Can you switch "Downloads" to "Installs" throughout the entries below, leaving every other line unchanged?

[Available data]

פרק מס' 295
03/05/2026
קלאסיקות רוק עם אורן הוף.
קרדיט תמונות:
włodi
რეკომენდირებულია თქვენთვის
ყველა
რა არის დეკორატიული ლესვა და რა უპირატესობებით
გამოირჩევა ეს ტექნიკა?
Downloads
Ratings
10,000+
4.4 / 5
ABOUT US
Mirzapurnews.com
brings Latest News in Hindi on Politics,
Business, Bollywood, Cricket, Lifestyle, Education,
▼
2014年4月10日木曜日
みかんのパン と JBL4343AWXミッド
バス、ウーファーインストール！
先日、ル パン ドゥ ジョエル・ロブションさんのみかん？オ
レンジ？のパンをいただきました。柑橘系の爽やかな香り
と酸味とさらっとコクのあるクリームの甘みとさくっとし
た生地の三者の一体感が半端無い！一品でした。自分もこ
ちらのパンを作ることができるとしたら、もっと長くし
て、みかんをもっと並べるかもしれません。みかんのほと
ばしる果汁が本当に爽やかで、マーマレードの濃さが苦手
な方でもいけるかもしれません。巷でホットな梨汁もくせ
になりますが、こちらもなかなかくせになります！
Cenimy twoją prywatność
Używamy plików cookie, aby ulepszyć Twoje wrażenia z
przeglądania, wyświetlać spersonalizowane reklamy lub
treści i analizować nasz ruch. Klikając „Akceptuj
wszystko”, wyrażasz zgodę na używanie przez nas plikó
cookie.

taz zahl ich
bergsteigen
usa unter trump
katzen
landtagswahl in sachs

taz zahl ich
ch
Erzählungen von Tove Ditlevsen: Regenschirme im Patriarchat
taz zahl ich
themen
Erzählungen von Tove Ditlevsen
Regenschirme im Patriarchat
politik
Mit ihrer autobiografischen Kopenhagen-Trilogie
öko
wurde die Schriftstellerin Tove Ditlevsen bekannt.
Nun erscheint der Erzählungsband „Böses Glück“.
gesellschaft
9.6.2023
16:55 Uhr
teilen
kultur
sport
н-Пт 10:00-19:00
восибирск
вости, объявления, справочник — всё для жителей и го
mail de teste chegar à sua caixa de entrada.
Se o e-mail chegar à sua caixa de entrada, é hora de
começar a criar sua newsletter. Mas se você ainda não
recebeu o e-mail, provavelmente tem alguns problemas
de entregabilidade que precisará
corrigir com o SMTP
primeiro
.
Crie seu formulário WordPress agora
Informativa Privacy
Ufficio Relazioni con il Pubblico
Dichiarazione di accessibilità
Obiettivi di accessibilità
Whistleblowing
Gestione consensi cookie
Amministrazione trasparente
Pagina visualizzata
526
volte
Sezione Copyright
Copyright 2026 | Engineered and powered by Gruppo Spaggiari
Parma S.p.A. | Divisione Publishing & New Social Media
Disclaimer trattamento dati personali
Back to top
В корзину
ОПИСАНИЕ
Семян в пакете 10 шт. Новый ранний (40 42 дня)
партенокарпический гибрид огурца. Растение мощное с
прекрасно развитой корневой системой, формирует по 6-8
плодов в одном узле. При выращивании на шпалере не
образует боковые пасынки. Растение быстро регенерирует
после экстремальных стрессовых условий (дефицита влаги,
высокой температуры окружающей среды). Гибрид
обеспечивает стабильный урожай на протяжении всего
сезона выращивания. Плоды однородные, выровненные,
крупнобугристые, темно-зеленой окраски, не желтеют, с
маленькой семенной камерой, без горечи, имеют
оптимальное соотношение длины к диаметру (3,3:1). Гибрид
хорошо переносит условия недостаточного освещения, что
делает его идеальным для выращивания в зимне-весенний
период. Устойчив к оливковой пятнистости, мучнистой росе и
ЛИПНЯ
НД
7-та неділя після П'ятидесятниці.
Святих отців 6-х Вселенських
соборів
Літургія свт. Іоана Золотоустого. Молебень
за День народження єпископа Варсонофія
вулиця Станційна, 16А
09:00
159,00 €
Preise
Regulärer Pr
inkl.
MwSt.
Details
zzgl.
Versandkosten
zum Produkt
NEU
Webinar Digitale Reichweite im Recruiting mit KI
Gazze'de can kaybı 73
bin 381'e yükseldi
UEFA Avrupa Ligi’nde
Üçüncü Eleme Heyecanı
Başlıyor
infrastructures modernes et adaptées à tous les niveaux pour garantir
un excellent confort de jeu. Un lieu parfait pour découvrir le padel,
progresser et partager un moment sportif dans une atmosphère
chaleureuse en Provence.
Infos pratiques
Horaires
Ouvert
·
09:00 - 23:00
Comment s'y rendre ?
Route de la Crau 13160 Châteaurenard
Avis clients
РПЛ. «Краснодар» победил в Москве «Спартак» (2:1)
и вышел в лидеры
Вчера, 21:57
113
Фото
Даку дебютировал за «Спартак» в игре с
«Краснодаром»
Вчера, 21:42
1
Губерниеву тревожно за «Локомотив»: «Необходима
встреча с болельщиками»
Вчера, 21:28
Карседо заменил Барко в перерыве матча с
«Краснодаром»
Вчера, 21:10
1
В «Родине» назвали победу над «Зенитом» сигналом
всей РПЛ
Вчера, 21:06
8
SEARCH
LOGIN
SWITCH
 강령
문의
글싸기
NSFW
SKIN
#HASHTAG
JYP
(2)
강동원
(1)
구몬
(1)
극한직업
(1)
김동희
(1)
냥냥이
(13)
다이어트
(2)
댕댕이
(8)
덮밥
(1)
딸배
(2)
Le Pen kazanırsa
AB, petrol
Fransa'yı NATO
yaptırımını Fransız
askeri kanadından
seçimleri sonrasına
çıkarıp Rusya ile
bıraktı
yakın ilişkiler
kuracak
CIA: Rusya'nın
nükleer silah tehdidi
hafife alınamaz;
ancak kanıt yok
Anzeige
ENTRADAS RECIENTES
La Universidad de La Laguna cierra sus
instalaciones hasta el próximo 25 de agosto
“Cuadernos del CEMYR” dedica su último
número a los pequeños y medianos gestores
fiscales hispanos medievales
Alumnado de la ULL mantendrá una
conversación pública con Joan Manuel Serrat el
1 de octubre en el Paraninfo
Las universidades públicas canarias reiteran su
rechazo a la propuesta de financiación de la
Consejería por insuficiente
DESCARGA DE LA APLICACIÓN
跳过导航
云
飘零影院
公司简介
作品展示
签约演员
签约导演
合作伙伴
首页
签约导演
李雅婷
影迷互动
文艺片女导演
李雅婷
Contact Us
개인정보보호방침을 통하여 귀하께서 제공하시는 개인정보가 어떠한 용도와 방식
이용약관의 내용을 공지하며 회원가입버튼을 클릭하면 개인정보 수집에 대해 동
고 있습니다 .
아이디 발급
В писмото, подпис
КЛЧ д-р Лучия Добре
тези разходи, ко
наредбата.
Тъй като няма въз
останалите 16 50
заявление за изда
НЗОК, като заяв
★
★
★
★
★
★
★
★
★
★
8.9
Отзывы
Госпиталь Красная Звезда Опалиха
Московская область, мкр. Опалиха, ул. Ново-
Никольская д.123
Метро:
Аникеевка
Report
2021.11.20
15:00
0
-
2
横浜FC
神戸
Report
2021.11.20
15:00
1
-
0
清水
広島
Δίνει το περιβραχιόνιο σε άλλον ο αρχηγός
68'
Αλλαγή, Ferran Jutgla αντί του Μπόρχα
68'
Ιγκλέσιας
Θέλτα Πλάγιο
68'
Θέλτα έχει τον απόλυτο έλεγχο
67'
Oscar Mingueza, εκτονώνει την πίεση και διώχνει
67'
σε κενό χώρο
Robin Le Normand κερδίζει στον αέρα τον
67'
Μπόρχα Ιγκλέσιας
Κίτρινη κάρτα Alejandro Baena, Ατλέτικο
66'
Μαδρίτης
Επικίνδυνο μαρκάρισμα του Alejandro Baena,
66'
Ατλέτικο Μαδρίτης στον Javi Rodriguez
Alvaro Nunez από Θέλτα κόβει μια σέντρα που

[/Available data]

**Solution:**
פרק מס' 295
03/05/2026
קלאסיקות רוק עם אורן הוף.
קרדיט תמונות:
włodi
რეკომენდირებულია თქვენთვის
ყველა
რა არის დეკორატიული ლესვა და რა უპირატესობებით
გამოირჩევა ეს ტექნიკა?
Installs
Ratings
10,000+
4.4 / 5
ABOUT US
Mirzapurnews.com
brings Latest News in Hindi on Politics,
Business, Bollywood, Cricket, Lifestyle, Education,
▼
2014年4月10日木曜日
みかんのパン と JBL4343AWXミッド
バス、ウーファーインストール！
先日、ル パン ドゥ ジョエル・ロブションさんのみかん？オ
レンジ？のパンをいただきました。柑橘系の爽やかな香り
と酸味とさらっとコクのあるクリームの甘みとさくっとし
た生地の三者の一体感が半端無い！一品でした。自分もこ
ちらのパンを作ることができるとしたら、もっと長くし
て、みかんをもっと並べるかもしれません。みかんのほと
ばしる果汁が本当に爽やかで、マーマレードの濃さが苦手
な方でもいけるかもしれません。巷でホットな梨汁もくせ
になりますが、こちらもなかなかくせになります！
Cenimy twoją prywatność
Używamy plików cookie, aby ulepszyć Twoje wrażenia z
przeglądania, wyświetlać spersonalizowane reklamy lub
treści i analizować nasz ruch. Klikając „Akceptuj
wszystko”, wyrażasz zgodę na używanie przez nas plikó
cookie.

taz zahl ich
bergsteigen
usa unter trump
katzen
landtagswahl in sachs

taz zahl ich
ch
Erzählungen von Tove Ditlevsen: Regenschirme im Patriarchat
taz zahl ich
themen
Erzählungen von Tove Ditlevsen
Regenschirme im Patriarchat
politik
Mit ihrer autobiografischen Kopenhagen-Trilogie
öko
wurde die Schriftstellerin Tove Ditlevsen bekannt.
Nun erscheint der Erzählungsband „Böses Glück“.
gesellschaft
9.6.2023
16:55 Uhr
teilen
kultur
sport
н-Пт 10:00-19:00
восибирск
вости, объявления, справочник — всё для жителей и го
mail de teste chegar à sua caixa de entrada.
Se o e-mail chegar à sua caixa de entrada, é hora de
começar a criar sua newsletter. Mas se você ainda não
recebeu o e-mail, provavelmente tem alguns problemas
de entregabilidade que precisará
corrigir com o SMTP
primeiro
.
Crie seu formulário WordPress agora
Informativa Privacy
Ufficio Relazioni con il Pubblico
Dichiarazione di accessibilità
Obiettivi di accessibilità
Whistleblowing
Gestione consensi cookie
Amministrazione trasparente
Pagina visualizzata
526
volte
Sezione Copyright
Copyright 2026 | Engineered and powered by Gruppo Spaggiari
Parma S.p.A. | Divisione Publishing & New Social Media
Disclaimer trattamento dati personali
Back to top
В корзину
ОПИСАНИЕ
Семян в пакете 10 шт. Новый ранний (40 42 дня)
партенокарпический гибрид огурца. Растение мощное с
прекрасно развитой корневой системой, формирует по 6-8
плодов в одном узле. При выращивании на шпалере не
образует боковые пасынки. Растение быстро регенерирует
после экстремальных стрессовых условий (дефицита влаги,
высокой температуры окружающей среды). Гибрид
обеспечивает стабильный урожай на протяжении всего
сезона выращивания. Плоды однородные, выровненные,
крупнобугристые, темно-зеленой окраски, не желтеют, с
маленькой семенной камерой, без горечи, имеют
оптимальное соотношение длины к диаметру (3,3:1). Гибрид
хорошо переносит условия недостаточного освещения, что
делает его идеальным для выращивания в зимне-весенний
период. Устойчив к оливковой пятнистости, мучнистой росе и
ЛИПНЯ
НД
7-та неділя після П'ятидесятниці.
Святих отців 6-х Вселенських
соборів
Літургія свт. Іоана Золотоустого. Молебень
за День народження єпископа Варсонофія
вулиця Станційна, 16А
09:00
159,00 €
Preise
Regulärer Pr
inkl.
MwSt.
Details
zzgl.
Versandkosten
zum Produkt
NEU
Webinar Digitale Reichweite im Recruiting mit KI
Gazze'de can kaybı 73
bin 381'e yükseldi
UEFA Avrupa Ligi’nde
Üçüncü Eleme Heyecanı
Başlıyor
infrastructures modernes et adaptées à tous les niveaux pour garantir
un excellent confort de jeu. Un lieu parfait pour découvrir le padel,
progresser et partager un moment sportif dans une atmosphère
chaleureuse en Provence.
Infos pratiques
Horaires
Ouvert
·
09:00 - 23:00
Comment s'y rendre ?
Route de la Crau 13160 Châteaurenard
Avis clients
РПЛ. «Краснодар» победил в Москве «Спартак» (2:1)
и вышел в лидеры
Вчера, 21:57
113
Фото
Даку дебютировал за «Спартак» в игре с
«Краснодаром»
Вчера, 21:42
1
Губерниеву тревожно за «Локомотив»: «Необходима
встреча с болельщиками»
Вчера, 21:28
Карседо заменил Барко в перерыве матча с
«Краснодаром»
Вчера, 21:10
1
В «Родине» назвали победу над «Зенитом» сигналом
всей РПЛ
Вчера, 21:06
8
SEARCH
LOGIN
SWITCH
 강령
문의
글싸기
NSFW
SKIN
#HASHTAG
JYP
(2)
강동원
(1)
구몬
(1)
극한직업
(1)
김동희
(1)
냥냥이
(13)
다이어트
(2)
댕댕이
(8)
덮밥
(1)
딸배
(2)
Le Pen kazanırsa
AB, petrol
Fransa'yı NATO
yaptırımını Fransız
askeri kanadından
seçimleri sonrasına
çıkarıp Rusya ile
bıraktı
yakın ilişkiler
kuracak
CIA: Rusya'nın
nükleer silah tehdidi
hafife alınamaz;
ancak kanıt yok
Anzeige
ENTRADAS RECIENTES
La Universidad de La Laguna cierra sus
instalaciones hasta el próximo 25 de agosto
“Cuadernos del CEMYR” dedica su último
número a los pequeños y medianos gestores
fiscales hispanos medievales
Alumnado de la ULL mantendrá una
conversación pública con Joan Manuel Serrat el
1 de octubre en el Paraninfo
Las universidades públicas canarias reiteran su
rechazo a la propuesta de financiación de la
Consejería por insuficiente
DESCARGA DE LA APLICACIÓN
跳过导航
云
飘零影院
公司简介
作品展示
签约演员
签约导演
合作伙伴
首页
签约导演
李雅婷
影迷互动
文艺片女导演
李雅婷
Contact Us
개인정보보호방침을 통하여 귀하께서 제공하시는 개인정보가 어떠한 용도와 방식
이용약관의 내용을 공지하며 회원가입버튼을 클릭하면 개인정보 수집에 대해 동
고 있습니다 .
아이디 발급
В писмото, подпис
КЛЧ д-р Лучия Добре
тези разходи, ко
наредбата.
Тъй като няма въз
останалите 16 50
заявление за изда
НЗОК, като заяв
★
★
★
★
★
★
★
★
★
★
8.9
Отзывы
Госпиталь Красная Звезда Опалиха
Московская область, мкр. Опалиха, ул. Ново-
Никольская д.123
Метро:
Аникеевка
Report
2021.11.20
15:00
0
-
2
横浜FC
神戸
Report
2021.11.20
15:00
1
-
0
清水
広島
Δίνει το περιβραχιόνιο σε άλλον ο αρχηγός
68'
Αλλαγή, Ferran Jutgla αντί του Μπόρχα
68'
Ιγκλέσιας
Θέλτα Πλάγιο
68'
Θέλτα έχει τον απόλυτο έλεγχο
67'
Oscar Mingueza, εκτονώνει την πίεση και διώχνει
67'
σε κενό χώρο
Robin Le Normand κερδίζει στον αέρα τον
67'
Μπόρχα Ιγκλέσιας
Κίτρινη κάρτα Alejandro Baena, Ατλέτικο
66'
Μαδρίτης
Επικίνδυνο μαρκάρισμα του Alejandro Baena,
66'
Ατλέτικο Μαδρίτης στον Javi Rodriguez
Alvaro Nunez από Θέλτα κόβει μια σέντρα που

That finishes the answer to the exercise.